Your task is to copy each line of the records that includes the string "structured".

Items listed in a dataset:
•••••

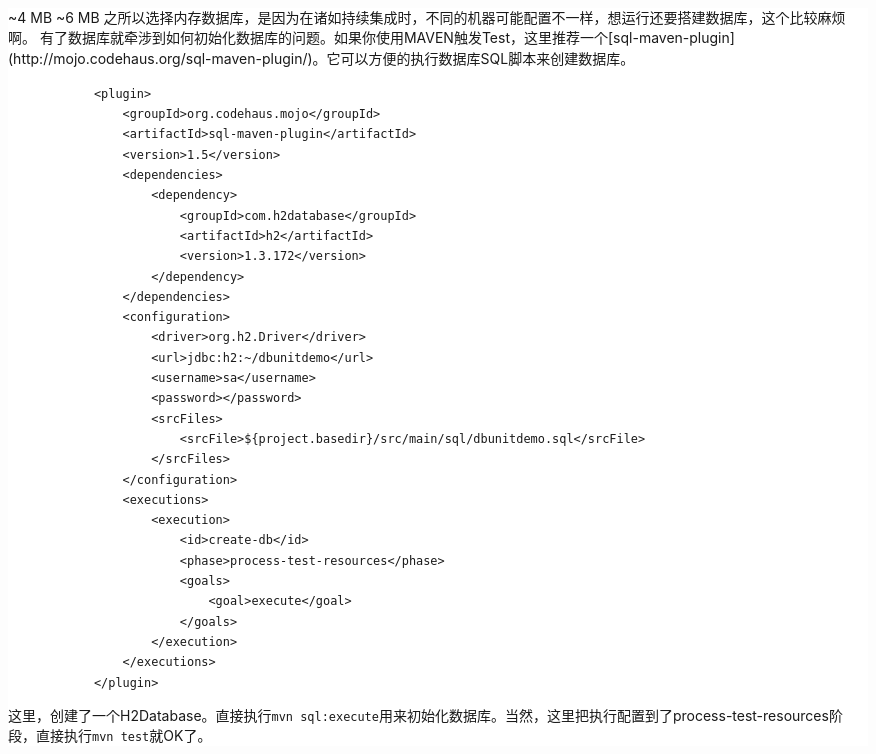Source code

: <td>~4 MB</td>
<td>~6 MB</td>
</tr>
</table>
之所以选择内存数据库，是因为在诸如持续集成时，不同的机器可能配置不一样，想运行还要搭建数据库，这个比较麻烦啊。
有了数据库就牵涉到如何初始化数据库的问题。如果你使用MAVEN触发Test，这里推荐一个[sql-maven-plugin](http://mojo.codehaus.org/sql-maven-plugin/)。它可以方便的执行数据库SQL脚本来创建数据库。

                <plugin>
                    <groupId>org.codehaus.mojo</groupId>
                    <artifactId>sql-maven-plugin</artifactId>
                    <version>1.5</version>
                    <dependencies>
                        <dependency>
                            <groupId>com.h2database</groupId>
                            <artifactId>h2</artifactId>
                            <version>1.3.172</version>
                        </dependency>
                    </dependencies>
                    <configuration>
                        <driver>org.h2.Driver</driver>
                        <url>jdbc:h2:~/dbunitdemo</url>
                        <username>sa</username>
                        <password></password>
                        <srcFiles>
                            <srcFile>${project.basedir}/src/main/sql/dbunitdemo.sql</srcFile>
                        </srcFiles>
                    </configuration>
                    <executions>
                        <execution>
                            <id>create-db</id>
                            <phase>process-test-resources</phase>
                            <goals>
                                <goal>execute</goal>
                            </goals>
                        </execution>
                    </executions>
                </plugin>
这里，创建了一个H2Database。直接执行`mvn sql:execute`用来初始化数据库。当然，这里把执行配置到了process-test-resources阶段，直接执行`mvn test`就OK了。
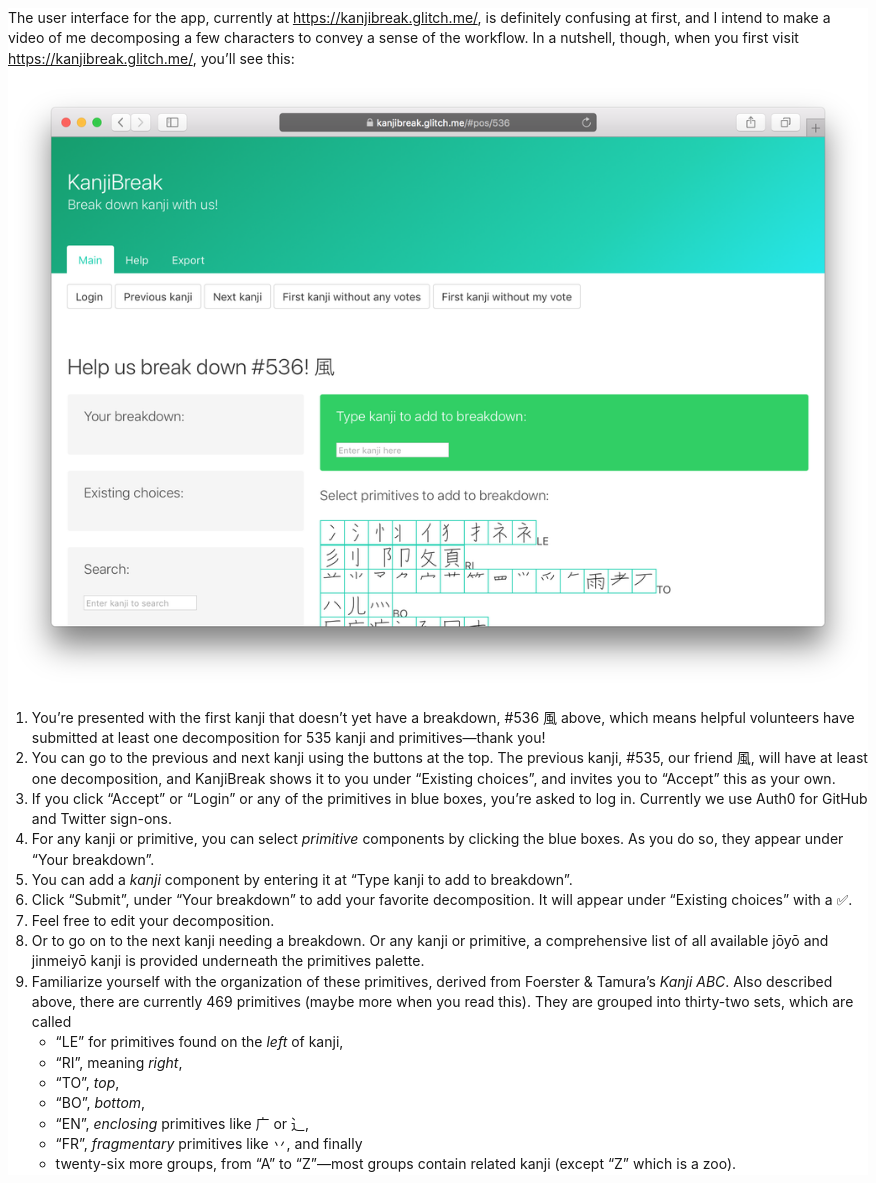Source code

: The user interface for the app, currently at https://kanjibreak.glitch.me/, is definitely confusing at first, and I intend to make a video of me decomposing a few characters to convey a sense of the workflow. In a nutshell, though, when you first visit https://kanjibreak.glitch.me/, you’ll see this:

![KanjiBreak initial screen](screencap.png)

1. You’re presented with the first kanji that doesn’t yet have a breakdown, #536 風 above, which means helpful volunteers have submitted at least one decomposition for 535 kanji and primitives—thank you!
1. You can go to the previous and next kanji using the buttons at the top. The previous kanji, #535, our friend 風, will have at least one decomposition, and KanjiBreak shows it to you under “Existing choices”, and invites you to “Accept” this as your own.
1. If you click “Accept” or “Login” or any of the primitives in blue boxes, you’re asked to log in. Currently we use Auth0 for GitHub and Twitter sign-ons.
1. For any kanji or primitive, you can select *primitive* components by clicking the blue boxes. As you do so, they appear under “Your breakdown”.
1. You can add a *kanji* component by entering it at “Type kanji to add to breakdown”.
1. Click “Submit”, under “Your breakdown” to add your favorite decomposition. It will appear under “Existing choices” with a ✅.
1. Feel free to edit your decomposition.
1. Or to go on to the next kanji needing a breakdown. Or any kanji or primitive, a comprehensive list of all available jōyō and jinmeiyō kanji is provided underneath the primitives palette.
1. Familiarize yourself with the organization of these primitives, derived from Foerster & Tamura’s *Kanji ABC*. Also described above, there are currently 469 primitives (maybe more when you read this). They are grouped into thirty-two sets, which are called
    - “LE” for primitives found on the *left* of kanji,
    - “RI”, meaning *right*,
    - “TO”, *top*,
    - “BO”, *bottom*,
    - “EN”, *enclosing* primitives like 广 or ⻌,
    - “FR”, *fragmentary* primitives like 丷, and finally
    - twenty-six more groups, from “A” to “Z”—most groups contain related kanji (except “Z” which is a zoo).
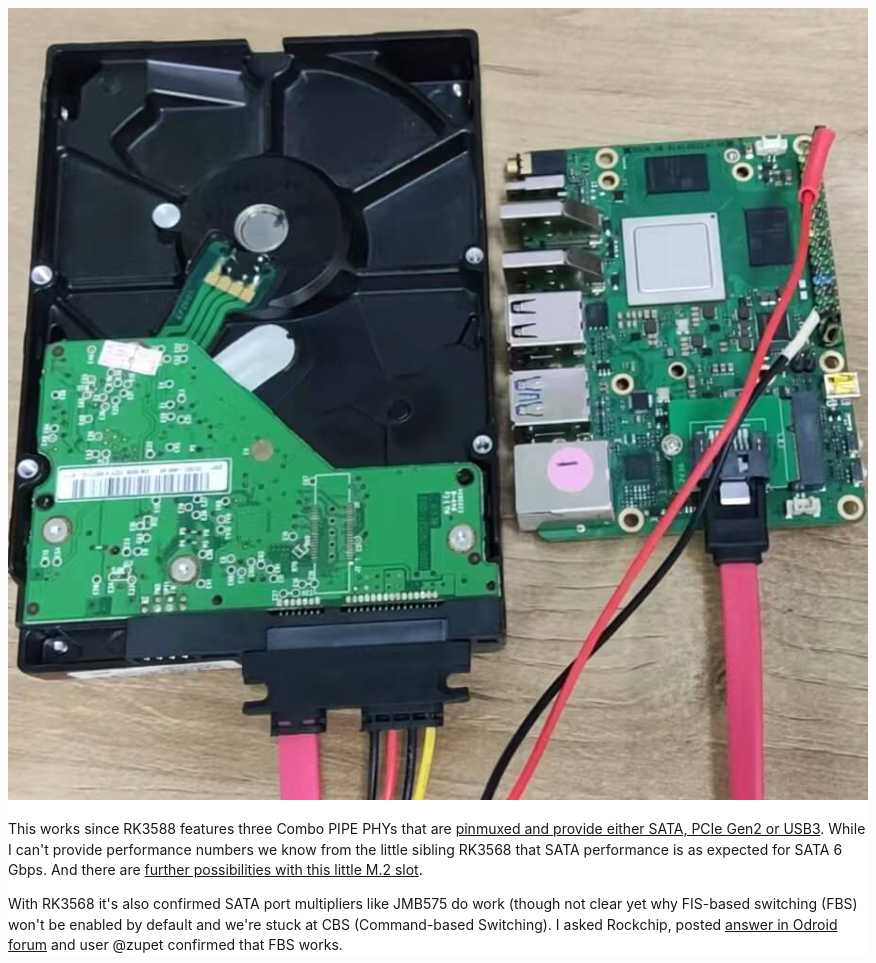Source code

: ![ROCK 5B SATA adapter](../media/rock_5b_m2_sata.jpeg)

This works since RK3588 features three Combo PIPE PHYs that are [pinmuxed and provide either SATA, PCIe Gen2 or USB3](https://www.cnx-software.com/2021/12/16/rockchip-rk3588-datasheet-sbc-coming-soon/). While I can't provide performance numbers we know from the little sibling RK3568 that SATA performance is as expected for SATA 6 Gbps. And there are [further possibilities with this little M.2 slot](https://forum.radxa.com/t/radxa-rock5-rk3588-sbc-pcie-lanes-clarification/9580/18?u=tkaiser).

With RK3568 it's also confirmed SATA port multipliers like JMB575 do work (though not clear yet why FIS-based switching (FBS) won't be enabled by default and we're stuck at CBS (Command-based Switching). I asked Rockchip, posted [answer in Odroid forum](https://forum.odroid.com/viewtopic.php?p=352955#p352955) and user @zupet confirmed that FBS works.
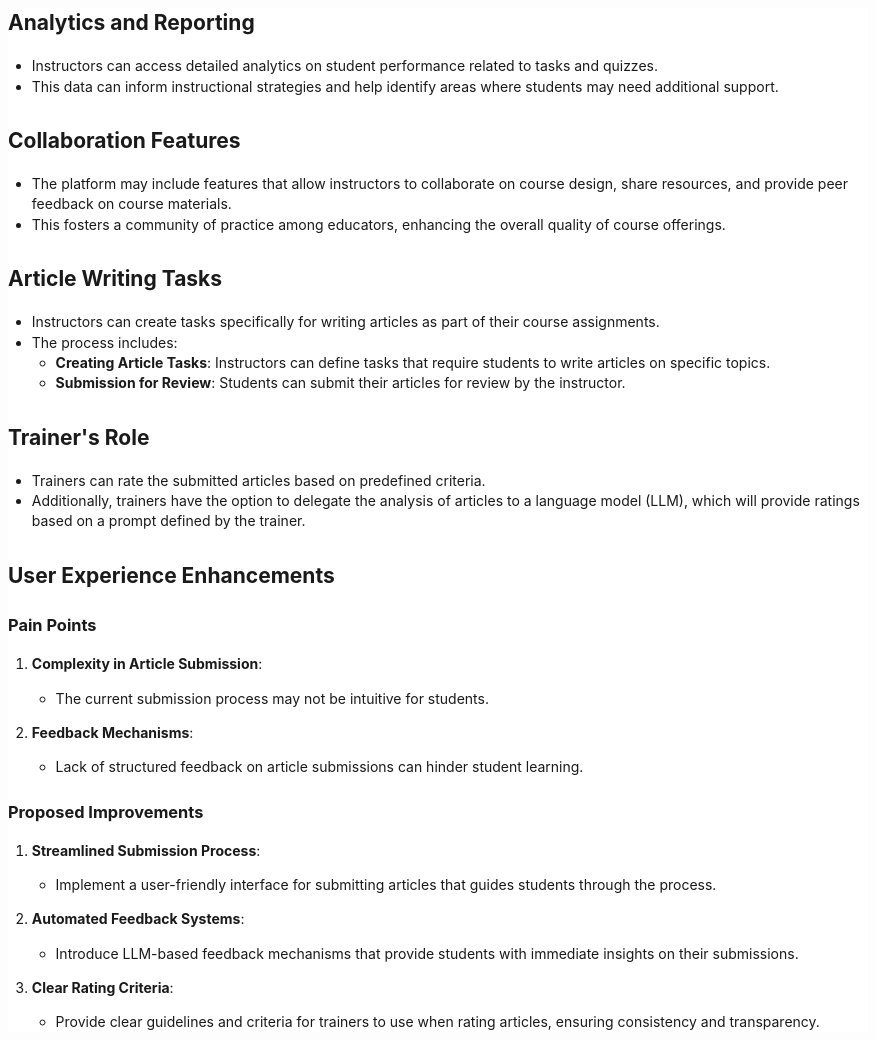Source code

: ## Analytics and Reporting

- Instructors can access detailed analytics on student performance related to tasks and quizzes.
- This data can inform instructional strategies and help identify areas where students may need additional support.

## Collaboration Features

- The platform may include features that allow instructors to collaborate on course design, share resources, and provide peer feedback on course materials.
- This fosters a community of practice among educators, enhancing the overall quality of course offerings.

## Article Writing Tasks

- Instructors can create tasks specifically for writing articles as part of their course assignments.
- The process includes:
  - **Creating Article Tasks**: Instructors can define tasks that require students to write articles on specific topics.
  - **Submission for Review**: Students can submit their articles for review by the instructor.

## Trainer's Role

- Trainers can rate the submitted articles based on predefined criteria.
- Additionally, trainers have the option to delegate the analysis of articles to a language model (LLM), which will provide ratings based on a prompt defined by the trainer.

## User Experience Enhancements

### Pain Points

1. **Complexity in Article Submission**:
   - The current submission process may not be intuitive for students.

2. **Feedback Mechanisms**:
   - Lack of structured feedback on article submissions can hinder student learning.

### Proposed Improvements

1. **Streamlined Submission Process**:
   - Implement a user-friendly interface for submitting articles that guides students through the process.

2. **Automated Feedback Systems**:
   - Introduce LLM-based feedback mechanisms that provide students with immediate insights on their submissions.

3. **Clear Rating Criteria**:
   - Provide clear guidelines and criteria for trainers to use when rating articles, ensuring consistency and transparency.
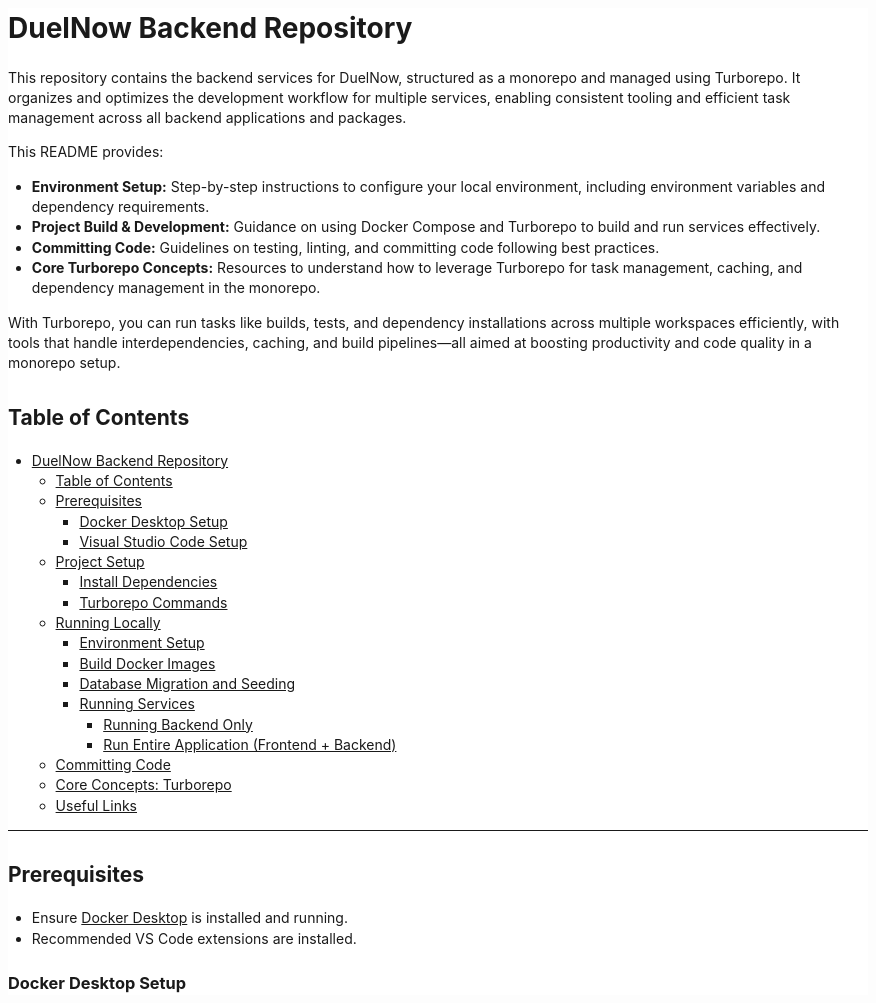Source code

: # DuelNow Backend Repository

This repository contains the backend services for DuelNow, structured as a monorepo and managed using Turborepo. It organizes and optimizes the development workflow for multiple services, enabling consistent tooling and efficient task management across all backend applications and packages.

This README provides:

- **Environment Setup:** Step-by-step instructions to configure your local environment, including environment variables and dependency requirements.
- **Project Build & Development:** Guidance on using Docker Compose and Turborepo to build and run services effectively.
- **Committing Code:** Guidelines on testing, linting, and committing code following best practices.
- **Core Turborepo Concepts:** Resources to understand how to leverage Turborepo for task management, caching, and dependency management in the monorepo.

With Turborepo, you can run tasks like builds, tests, and dependency installations across multiple workspaces efficiently, with tools that handle interdependencies, caching, and build pipelines—all aimed at boosting productivity and code quality in a monorepo setup.

## Table of Contents

- [DuelNow Backend Repository](#duelnow-backend-repository)
  - [Table of Contents](#table-of-contents)
  - [Prerequisites](#prerequisites)
    - [Docker Desktop Setup](#docker-desktop-setup)
    - [Visual Studio Code Setup](#visual-studio-code-setup)
  - [Project Setup](#project-setup)
    - [Install Dependencies](#install-dependencies)
    - [Turborepo Commands](#turborepo-commands)
  - [Running Locally](#running-locally)
    - [Environment Setup](#environment-setup)
    - [Build Docker Images](#build-docker-images)
    - [Database Migration and Seeding](#database-migration-and-seeding)
    - [Running Services](#running-services)
      - [Running Backend Only](#running-backend-only)
      - [Run Entire Application (Frontend + Backend)](#run-entire-application-frontend--backend)
  - [Committing Code](#committing-code)
  - [Core Concepts: Turborepo](#core-concepts-turborepo)
  - [Useful Links](#useful-links)

---

## Prerequisites

- Ensure [Docker Desktop](https://www.docker.com/products/docker-desktop/) is installed and running.
- Recommended VS Code extensions are installed.

### Docker Desktop Setup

•••••

§ **OUTPUT**:
   - Lack of structured feedback on article submissions can hinder student learning.
This repository contains the backend services for DuelNow, structured as a monorepo and managed using Turborepo. It organizes and optimizes the development workflow for multiple services, enabling consistent tooling and efficient task management across all backend applications and packages.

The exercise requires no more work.